» Text provided
START

An Interview with Quinn Murphy

Freelance TTRPG Designer and GM

Quinn Murphy is a longtime industry freelancer who is presently emerging as an influential voice in adventure and encounter design. We caught up with Quinn this summer over discord to talk with him about his latest projects and musings. This interview has been edited for length and clarity.

Alex G. Friedman: Quinn, why don’t you introduce yourself?

Quinn Murphy looks at the camera with headphones around his neck. Quinn is a male-presenting person of color with glasses, wearing a winter coat.

Quinn Murphy: My name is Quinn Murphy, I’m a tech nerd by day and a game designer… Well I would say by night, but really it’s just like, all the time.

AF: Well, you get paid for it, so…

QM: Yeah, right, I do get paid for it. It’s like blurred lines. I feel like I’ve had these two careers so long, they’re always happening simultaneously. My gaming stuff is informed by my tech nerd stuff, and my tech nerd stuff is informed by my gaming. I’ve been doing freelance off and on for a little over a decade now. I’ve been doing roleplaying for like 30 years. I got my kickoff during 4th edition D&D. I wrote a site called At Will, where we specialized in homebrew 4th edition stuff. I did a lot of stuff with skill challenges, which was different from how Wizards of the Coast (WoTC) was doing it. I designed monsters and new rules and different ways to use the 4th edition rules. I transitioned to other games from there.

These days… I took a few years off to deal with a case of “wild life” and have come back in the last like, six or seven months or so and have been working for stuff like the Ultimate Micro RPG book, I had one in there. I’ve been working a lot with Paizo these days, but also recently working with Sig: City of Blades. I wrote the adventures in there, and that’s actually out now, so that’s really exciting. It’s like Planescape meets Blades in the Dark. Jason Pitre had written the game, which was set in an interplanar metropolis. City of Blades is about the underbelly of that big city.

When Dragon went digital, I got published on their blog. I wasn’t in Dragon magazine, but I did get published in Kobold Press a couple times.

My gaming stuff is informed by my tech nerd stuff, and my tech nerd stuff is informed by my gaming.

AF: Yeah, Kobold’s great. They just had the big bestiary come out for 5th edition, great book. Couple ice breakers here: What is your favorite kind of NPC?

QM: I like NPCs that are loveable trouble. Every time the player sees them, they know something’s about to go wrong, but they are really fun, so bring it on. Characters who are problematic but are also loveable.

E:lizabeth Parsons: You can hear your players groaning in the background but also they’re like “Well, we knew this was coming.”

QM: Right, and if you took them away, and have them leave, your players are like “No-no-no, come back!”

AF: What player class would you be?

QM: Like, real life me? Um. I’m gonna be like, I feel like I’m cheating or breaking the fourth wall here, but it has to be Investigator.

AF: Cool.

QM: Because the iconic Investigator’s name is actually Quinn. He’s an older Black gentleman.

EP: That’s not cheating, that’s pretty legit.

END

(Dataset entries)
START

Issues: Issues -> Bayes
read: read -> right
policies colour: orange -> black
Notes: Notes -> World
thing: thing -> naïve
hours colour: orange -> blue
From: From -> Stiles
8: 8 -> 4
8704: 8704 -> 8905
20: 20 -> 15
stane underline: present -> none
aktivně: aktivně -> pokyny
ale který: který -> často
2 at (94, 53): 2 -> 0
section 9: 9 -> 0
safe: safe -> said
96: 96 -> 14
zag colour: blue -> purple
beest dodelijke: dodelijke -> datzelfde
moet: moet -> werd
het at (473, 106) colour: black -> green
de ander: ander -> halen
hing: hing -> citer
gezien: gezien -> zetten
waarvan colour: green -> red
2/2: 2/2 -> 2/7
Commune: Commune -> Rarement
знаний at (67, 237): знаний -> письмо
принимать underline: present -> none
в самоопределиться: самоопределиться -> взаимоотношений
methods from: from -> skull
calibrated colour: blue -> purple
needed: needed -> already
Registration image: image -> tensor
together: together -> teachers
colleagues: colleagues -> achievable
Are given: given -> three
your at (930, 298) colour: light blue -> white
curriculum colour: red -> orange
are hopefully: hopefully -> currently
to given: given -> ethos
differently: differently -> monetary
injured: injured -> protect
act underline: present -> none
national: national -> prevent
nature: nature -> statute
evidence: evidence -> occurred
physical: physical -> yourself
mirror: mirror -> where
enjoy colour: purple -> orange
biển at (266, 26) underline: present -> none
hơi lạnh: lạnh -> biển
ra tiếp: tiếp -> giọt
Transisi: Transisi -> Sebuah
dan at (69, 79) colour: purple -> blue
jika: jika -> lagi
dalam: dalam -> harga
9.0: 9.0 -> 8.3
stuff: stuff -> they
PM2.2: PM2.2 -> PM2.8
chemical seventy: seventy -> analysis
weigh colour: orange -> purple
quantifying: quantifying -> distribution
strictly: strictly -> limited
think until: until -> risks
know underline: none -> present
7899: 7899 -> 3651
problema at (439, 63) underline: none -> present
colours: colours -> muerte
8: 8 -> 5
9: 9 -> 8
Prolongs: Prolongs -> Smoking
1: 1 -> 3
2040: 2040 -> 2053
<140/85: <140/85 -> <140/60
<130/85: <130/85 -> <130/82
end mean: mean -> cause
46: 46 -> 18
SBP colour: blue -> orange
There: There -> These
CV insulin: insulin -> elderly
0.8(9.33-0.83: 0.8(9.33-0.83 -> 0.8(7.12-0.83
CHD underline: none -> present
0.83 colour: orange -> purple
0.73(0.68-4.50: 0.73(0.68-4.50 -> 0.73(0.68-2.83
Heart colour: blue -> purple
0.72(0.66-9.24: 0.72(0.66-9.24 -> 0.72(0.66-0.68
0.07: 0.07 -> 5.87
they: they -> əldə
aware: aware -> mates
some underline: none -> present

END

» Task prompt
Pick up the interview with Quinn Murphy after its final line and continue it.

» Solved problem
QM: But also the Investigator is my favorite class. What I love about the investigator is like, “ah, here’s something.” Its balance is interrogating the fiction.

AF: Page 54 of the APG.

QM: In 2nd edition, the Investigator has some of my favorite mechanics, because they’re very meta. I love it for the reason that some people might hate it. There’s one feat that’s just like, what’s wrong here? “That’s odd.” You walk into a room and you’re like “That’s odd. GM, tell me what’s wrong here.” What’s wrong with this picture, right? And it’s such a great thing. As a GM, I am sorely missing having an Investigator on one of my teams, because I love having that kind of thing to run with.

I love it for the reason that some people might hate it.

I like when players get to interrogate the world and establish fiction; it creates this cool thing where they get to author the world. Because when you ask, “Hey, what’s wrong with this thing?” Well, now, fictionally, I have to explain it to you, and it adds that little detail into the world. Even if it’s like, well, it’s a fine crystal from here, but otherwise harmless. We’ve established bits of the world and it feels a touch more real.

We’ve established bits of the world and it feels a touch more real.

EP: Reminds me of when I was writing my early fiction, you would take it to someone and say “Please read my story!” They would say, “Okay, why is this happening in your world, and why is this happening, and you have to make up something on the fly. And that’s what you’re doing as a GM. You’re establishing that fiction. You can’t just be like “IDK”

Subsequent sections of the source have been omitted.